Objectif Stade de France
Quand on survole autant son championnat comme le fait Lyon, il est évident que c'est la compétition européenne qui prime. Et il paraît évident, sauf coup de fatigue inattendu et improbable, que le club de Jean-Michel Aulas va être sacré bien avant la fin du championnat. Le vrai suspense de ce championnat résidera dans l'attribution des places d'honneurs. Le huitième de finale de la Ligue des Champions, face au PSV Eindhoven, paraît loin d'être insurmontable, et l'ambition de tout le club est de parvenir jusqu'à la grande finale au Stade de France, le 17 mai prochain. Barcelone et Chelsea, tout comme le Milan AC et le Bayern, s'affrontant en huitièmes, cela fera deux gros clients en moins pour la suite du trajet, qui reste semé d'embûches avec la Juventus comme autre épouvantail.
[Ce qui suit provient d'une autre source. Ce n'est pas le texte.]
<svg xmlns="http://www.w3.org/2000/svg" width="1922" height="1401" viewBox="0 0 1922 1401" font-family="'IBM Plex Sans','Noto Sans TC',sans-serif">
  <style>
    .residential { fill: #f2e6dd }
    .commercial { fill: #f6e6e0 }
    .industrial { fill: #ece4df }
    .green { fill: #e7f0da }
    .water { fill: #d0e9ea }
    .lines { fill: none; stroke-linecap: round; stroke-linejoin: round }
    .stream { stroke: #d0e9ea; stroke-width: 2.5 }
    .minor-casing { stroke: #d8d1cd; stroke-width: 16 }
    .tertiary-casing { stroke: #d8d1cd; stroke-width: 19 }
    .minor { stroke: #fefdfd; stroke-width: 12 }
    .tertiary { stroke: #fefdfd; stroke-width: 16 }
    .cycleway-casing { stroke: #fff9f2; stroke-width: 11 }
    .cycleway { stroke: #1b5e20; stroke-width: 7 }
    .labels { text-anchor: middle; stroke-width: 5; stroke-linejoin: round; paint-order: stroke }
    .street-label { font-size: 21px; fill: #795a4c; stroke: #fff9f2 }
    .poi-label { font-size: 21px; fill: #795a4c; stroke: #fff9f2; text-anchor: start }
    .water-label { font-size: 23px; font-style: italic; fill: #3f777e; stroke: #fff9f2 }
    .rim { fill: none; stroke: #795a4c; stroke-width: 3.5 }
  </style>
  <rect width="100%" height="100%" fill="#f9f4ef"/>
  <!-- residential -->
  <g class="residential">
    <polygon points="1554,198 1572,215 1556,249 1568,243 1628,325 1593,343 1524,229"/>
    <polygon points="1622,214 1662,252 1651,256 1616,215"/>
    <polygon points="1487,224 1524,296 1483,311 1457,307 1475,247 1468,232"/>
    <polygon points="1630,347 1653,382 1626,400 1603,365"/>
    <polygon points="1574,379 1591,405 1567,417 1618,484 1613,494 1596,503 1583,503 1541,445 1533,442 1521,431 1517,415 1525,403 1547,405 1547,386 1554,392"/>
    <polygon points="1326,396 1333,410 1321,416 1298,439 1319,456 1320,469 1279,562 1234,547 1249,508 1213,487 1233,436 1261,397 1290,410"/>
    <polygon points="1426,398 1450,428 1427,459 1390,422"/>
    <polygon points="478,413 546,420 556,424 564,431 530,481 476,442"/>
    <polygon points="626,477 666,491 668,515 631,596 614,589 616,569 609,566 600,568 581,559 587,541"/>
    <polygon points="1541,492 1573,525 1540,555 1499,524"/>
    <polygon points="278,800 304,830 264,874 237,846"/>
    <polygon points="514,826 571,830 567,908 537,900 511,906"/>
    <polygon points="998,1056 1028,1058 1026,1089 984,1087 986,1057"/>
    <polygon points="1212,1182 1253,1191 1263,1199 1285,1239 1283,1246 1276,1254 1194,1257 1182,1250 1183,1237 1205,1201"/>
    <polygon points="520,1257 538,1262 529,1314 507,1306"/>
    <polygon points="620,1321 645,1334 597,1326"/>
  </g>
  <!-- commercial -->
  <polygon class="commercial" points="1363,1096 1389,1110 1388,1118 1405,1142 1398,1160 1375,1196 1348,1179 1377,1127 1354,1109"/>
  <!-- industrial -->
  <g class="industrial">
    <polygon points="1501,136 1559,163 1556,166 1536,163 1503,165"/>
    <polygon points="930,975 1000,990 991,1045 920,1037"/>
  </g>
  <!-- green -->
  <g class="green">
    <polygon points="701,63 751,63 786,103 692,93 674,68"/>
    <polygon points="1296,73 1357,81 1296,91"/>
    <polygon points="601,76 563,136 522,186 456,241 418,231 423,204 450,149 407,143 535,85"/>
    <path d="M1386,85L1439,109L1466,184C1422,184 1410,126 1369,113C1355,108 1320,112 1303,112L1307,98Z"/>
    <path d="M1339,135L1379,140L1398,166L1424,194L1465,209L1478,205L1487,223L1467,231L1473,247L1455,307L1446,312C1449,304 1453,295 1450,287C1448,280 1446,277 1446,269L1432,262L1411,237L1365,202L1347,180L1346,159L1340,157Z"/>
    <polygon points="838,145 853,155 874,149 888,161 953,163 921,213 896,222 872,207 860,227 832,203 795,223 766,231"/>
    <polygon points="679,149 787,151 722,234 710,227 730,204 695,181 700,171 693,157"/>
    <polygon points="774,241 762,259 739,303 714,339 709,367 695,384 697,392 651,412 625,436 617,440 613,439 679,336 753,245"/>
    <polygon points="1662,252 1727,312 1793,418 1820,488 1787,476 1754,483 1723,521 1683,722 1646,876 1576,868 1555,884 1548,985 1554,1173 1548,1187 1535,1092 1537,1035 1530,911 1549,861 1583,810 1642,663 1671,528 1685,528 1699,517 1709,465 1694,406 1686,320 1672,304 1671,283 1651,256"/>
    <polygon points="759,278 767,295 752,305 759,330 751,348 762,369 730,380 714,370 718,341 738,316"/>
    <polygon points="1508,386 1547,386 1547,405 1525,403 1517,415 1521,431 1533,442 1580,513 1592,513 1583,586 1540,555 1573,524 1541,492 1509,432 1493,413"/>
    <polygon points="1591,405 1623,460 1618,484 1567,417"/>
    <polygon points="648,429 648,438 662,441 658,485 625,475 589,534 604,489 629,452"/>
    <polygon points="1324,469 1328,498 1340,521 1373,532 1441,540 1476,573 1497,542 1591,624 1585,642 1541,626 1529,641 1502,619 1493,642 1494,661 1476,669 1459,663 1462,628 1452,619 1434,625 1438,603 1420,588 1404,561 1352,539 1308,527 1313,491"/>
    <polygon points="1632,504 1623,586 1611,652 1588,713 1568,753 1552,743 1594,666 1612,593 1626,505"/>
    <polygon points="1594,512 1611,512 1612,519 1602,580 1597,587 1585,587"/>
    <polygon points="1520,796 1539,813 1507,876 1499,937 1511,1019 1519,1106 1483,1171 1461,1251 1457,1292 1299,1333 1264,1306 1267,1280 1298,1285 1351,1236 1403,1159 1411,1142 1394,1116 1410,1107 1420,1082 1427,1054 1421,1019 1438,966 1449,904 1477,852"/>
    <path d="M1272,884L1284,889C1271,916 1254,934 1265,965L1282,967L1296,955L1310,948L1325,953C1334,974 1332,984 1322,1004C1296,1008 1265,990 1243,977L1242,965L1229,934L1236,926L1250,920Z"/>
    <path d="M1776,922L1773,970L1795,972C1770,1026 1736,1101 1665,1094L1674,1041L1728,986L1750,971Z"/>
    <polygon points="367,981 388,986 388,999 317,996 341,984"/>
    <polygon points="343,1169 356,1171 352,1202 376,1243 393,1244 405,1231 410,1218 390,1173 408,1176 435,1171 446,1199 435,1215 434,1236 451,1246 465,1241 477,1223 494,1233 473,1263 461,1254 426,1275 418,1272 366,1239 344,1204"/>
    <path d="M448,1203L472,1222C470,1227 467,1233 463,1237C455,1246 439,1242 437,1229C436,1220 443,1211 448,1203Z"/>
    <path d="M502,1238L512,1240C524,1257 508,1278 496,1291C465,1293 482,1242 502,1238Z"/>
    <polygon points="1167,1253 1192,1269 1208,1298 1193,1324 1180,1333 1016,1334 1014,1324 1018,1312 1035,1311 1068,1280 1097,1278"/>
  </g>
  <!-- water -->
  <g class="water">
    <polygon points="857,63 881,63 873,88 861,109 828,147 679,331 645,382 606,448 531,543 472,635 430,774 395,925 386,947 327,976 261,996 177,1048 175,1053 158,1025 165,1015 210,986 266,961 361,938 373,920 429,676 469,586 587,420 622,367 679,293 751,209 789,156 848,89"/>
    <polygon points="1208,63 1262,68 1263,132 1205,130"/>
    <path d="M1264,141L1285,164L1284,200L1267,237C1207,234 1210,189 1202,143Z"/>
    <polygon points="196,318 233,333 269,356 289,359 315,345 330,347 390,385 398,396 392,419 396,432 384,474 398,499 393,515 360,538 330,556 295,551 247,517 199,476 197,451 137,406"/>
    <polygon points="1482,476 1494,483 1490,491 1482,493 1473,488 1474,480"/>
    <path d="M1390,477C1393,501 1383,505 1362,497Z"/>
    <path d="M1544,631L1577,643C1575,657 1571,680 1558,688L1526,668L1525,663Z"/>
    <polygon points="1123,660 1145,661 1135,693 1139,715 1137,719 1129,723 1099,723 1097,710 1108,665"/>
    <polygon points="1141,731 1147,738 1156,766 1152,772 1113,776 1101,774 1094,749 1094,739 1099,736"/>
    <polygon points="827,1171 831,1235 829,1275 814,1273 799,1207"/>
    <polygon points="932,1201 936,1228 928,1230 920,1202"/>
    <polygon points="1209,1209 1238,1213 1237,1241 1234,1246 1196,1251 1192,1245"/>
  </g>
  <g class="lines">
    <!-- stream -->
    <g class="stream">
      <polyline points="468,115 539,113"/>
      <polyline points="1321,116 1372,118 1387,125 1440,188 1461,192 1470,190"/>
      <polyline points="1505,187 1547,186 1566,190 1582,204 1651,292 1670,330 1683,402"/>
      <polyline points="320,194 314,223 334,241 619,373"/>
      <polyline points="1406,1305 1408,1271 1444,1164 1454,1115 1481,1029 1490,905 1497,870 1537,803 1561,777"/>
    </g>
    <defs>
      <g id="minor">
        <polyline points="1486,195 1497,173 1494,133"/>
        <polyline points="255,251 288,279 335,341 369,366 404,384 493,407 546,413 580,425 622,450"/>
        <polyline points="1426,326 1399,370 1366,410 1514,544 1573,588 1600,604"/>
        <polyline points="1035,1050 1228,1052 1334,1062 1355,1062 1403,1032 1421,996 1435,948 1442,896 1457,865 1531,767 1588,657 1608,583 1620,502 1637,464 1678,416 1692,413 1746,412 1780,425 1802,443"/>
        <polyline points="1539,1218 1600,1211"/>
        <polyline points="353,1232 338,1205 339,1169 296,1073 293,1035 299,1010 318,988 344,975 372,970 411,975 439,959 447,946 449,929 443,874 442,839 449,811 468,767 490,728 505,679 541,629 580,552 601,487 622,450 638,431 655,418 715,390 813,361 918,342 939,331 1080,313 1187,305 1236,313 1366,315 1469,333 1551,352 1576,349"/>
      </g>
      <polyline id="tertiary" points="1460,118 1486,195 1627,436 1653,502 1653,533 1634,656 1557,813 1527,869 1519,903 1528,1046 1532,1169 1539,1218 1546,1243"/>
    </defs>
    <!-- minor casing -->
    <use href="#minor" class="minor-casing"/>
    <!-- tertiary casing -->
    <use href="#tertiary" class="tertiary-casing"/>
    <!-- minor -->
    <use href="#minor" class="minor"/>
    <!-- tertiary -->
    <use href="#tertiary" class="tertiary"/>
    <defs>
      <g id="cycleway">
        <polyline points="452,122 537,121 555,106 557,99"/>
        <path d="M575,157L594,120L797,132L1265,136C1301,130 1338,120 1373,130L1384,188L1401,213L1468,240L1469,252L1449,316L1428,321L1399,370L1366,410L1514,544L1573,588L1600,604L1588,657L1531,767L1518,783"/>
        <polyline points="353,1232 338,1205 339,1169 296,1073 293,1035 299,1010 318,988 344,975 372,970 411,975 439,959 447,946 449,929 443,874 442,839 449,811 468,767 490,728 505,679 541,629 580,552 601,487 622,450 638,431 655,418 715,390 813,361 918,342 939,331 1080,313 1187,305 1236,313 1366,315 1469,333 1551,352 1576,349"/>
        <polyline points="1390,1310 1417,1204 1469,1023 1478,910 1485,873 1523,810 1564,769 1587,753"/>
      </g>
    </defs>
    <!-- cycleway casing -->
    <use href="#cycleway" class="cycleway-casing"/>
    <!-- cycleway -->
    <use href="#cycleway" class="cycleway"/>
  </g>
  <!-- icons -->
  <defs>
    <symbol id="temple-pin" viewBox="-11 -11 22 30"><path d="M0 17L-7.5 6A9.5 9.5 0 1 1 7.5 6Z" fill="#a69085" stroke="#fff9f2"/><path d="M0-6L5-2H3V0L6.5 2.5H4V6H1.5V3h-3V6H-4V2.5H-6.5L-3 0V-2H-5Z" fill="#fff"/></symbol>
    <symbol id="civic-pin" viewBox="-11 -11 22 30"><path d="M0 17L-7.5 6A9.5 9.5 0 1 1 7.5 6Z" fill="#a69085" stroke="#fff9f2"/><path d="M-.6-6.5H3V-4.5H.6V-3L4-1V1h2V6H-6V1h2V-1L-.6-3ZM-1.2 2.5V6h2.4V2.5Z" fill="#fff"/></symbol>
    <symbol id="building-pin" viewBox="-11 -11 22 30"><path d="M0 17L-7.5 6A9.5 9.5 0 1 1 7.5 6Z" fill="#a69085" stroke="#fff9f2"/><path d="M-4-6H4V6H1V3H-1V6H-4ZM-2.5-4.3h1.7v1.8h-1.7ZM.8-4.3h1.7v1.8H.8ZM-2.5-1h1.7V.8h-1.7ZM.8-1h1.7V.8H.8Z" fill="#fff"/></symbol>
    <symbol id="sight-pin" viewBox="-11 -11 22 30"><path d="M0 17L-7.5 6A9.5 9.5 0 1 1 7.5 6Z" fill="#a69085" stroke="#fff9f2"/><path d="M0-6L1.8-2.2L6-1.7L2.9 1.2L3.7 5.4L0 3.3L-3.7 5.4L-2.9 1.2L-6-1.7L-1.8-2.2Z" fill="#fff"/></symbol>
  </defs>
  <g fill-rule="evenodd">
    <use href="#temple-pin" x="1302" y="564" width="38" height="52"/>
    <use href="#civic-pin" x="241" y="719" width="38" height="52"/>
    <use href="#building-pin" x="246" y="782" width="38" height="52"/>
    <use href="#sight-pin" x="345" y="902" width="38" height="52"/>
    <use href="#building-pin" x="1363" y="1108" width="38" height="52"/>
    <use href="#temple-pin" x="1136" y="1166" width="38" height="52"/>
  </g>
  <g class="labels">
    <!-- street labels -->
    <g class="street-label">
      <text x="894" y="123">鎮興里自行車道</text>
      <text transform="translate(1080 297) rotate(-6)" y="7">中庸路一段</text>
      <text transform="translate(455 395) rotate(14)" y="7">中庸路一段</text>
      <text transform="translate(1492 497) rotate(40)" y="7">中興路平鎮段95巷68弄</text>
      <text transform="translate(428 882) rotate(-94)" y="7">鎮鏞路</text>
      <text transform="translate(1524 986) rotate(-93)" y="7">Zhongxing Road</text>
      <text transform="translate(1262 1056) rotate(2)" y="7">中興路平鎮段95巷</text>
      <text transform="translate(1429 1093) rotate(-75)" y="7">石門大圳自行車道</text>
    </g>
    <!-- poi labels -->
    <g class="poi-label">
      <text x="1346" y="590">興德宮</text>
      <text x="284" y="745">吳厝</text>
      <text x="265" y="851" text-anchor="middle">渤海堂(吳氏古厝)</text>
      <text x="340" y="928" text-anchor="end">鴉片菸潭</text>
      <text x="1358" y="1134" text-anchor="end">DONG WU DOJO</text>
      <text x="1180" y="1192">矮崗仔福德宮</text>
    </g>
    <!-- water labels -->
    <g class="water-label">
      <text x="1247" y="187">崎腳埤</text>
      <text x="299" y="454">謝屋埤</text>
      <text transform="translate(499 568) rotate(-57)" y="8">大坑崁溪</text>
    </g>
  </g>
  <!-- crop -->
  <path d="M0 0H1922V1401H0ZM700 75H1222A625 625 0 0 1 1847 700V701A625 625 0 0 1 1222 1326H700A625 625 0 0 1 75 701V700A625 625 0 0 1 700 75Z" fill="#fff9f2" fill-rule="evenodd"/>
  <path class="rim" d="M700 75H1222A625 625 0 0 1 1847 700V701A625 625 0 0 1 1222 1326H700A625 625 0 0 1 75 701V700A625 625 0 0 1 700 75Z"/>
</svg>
C'est donc en mars-avril qu'on devrait voir le réel potentiel de cet OL cru 2006, mais il devrait incontestablement faire partie du dernier carré européen, et il lui faudra alors le facteur X qui permet aux grandes équipes de remporter de grandes victoires. En tout cas, la continuité et le travail réalisé par Lyon pourrait trouver son apothéose en mai, 10 ans après la dernière victoire française dans une coupe européenne. C'est tout ce qui manque à Lyon pour devenir définitivement grand parmi les grands.
Ultra-dominateur en Ligue 1, Lyon va jouer à fond la carte européenne dans cette deuxième partie de saison, avec en point d'orgue le Stade de France. C'est le rêve avoué de Jean-Michel Aulas, et son équipe a les moyens de le réaliser.